Only by letting go can we truly possess what is real.”
(Crouching Tiger, Hidden Dragon)
I woke up after having SLEPT THE WHOLE NIGHT THROUGH. Minor miracle. An event. Unparalleled. I stayed in bed as long as my aches and pains would let me after I woke up. Took Dawg for a walk and then to the vet; found out that she is “in perfect health.” Came home, went running, ran 5 HARD. Averaged about 8:45s, passed some middle aged out of shape dude who tried to not let me pass him, left him in the dust, thought my head might explode because at that point I cranked it up to about 8:30s. Got home, took Dawg for an hour walk because I did not want to deal with her for the rest of the day. Ate like a horse. Did part of my strength training, researched some info for my running class this evening. Went to class, ran 3 with the women, talked about gear. Rode my bike to and from class. Sitting at the computer right now posting about mundane crap and having a glass of rouge. My legs hurt. Trying to figure out what marathon I need to choose. Contemplating Afton. Relieved that Lumpy suggested Afton instead of the 5k this weekend, because after all, I’d ALWAYS rather run trail. Thinking about tomorrow and She Runs. Must. Sleep. Soon.

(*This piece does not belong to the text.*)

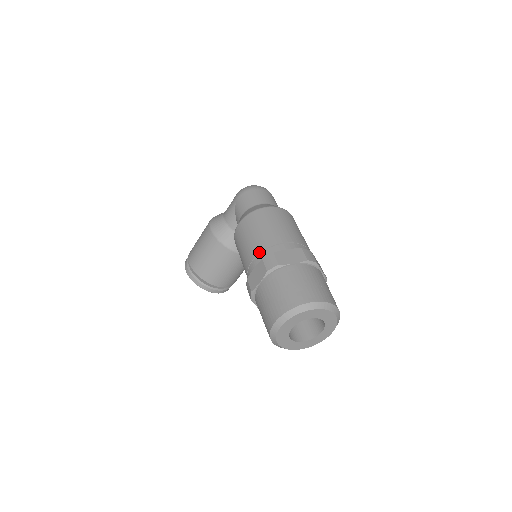
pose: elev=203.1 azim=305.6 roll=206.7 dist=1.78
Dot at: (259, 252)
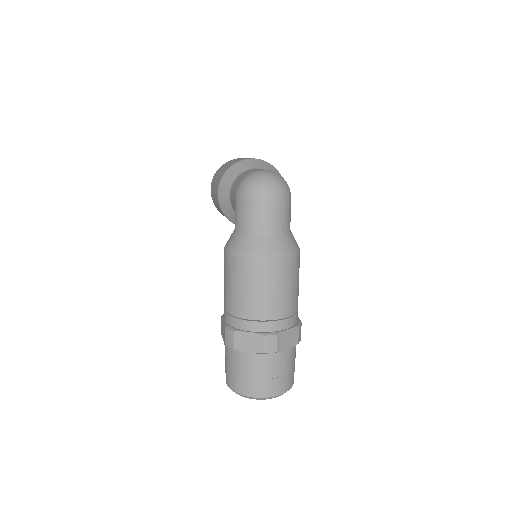
Dot at: (228, 312)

So I chose today, with the near 70F temps, as the kick-off to my biking home from work season. Maybe this will kick start some much needed training for myself.
However, today we had a wind advisory in effect. 20mph winds, gusts up to 40mph, out of the South. Great, bringing all the warm Southern area up here to Minnefreezer. Here’s the flaw: about 80% 90% of my ride home is DUE SOUTH. I don’t feel like doing the math, but that’s a lot of force.
Let’s just say, I had to peddle while going downhill just to keep moving forward.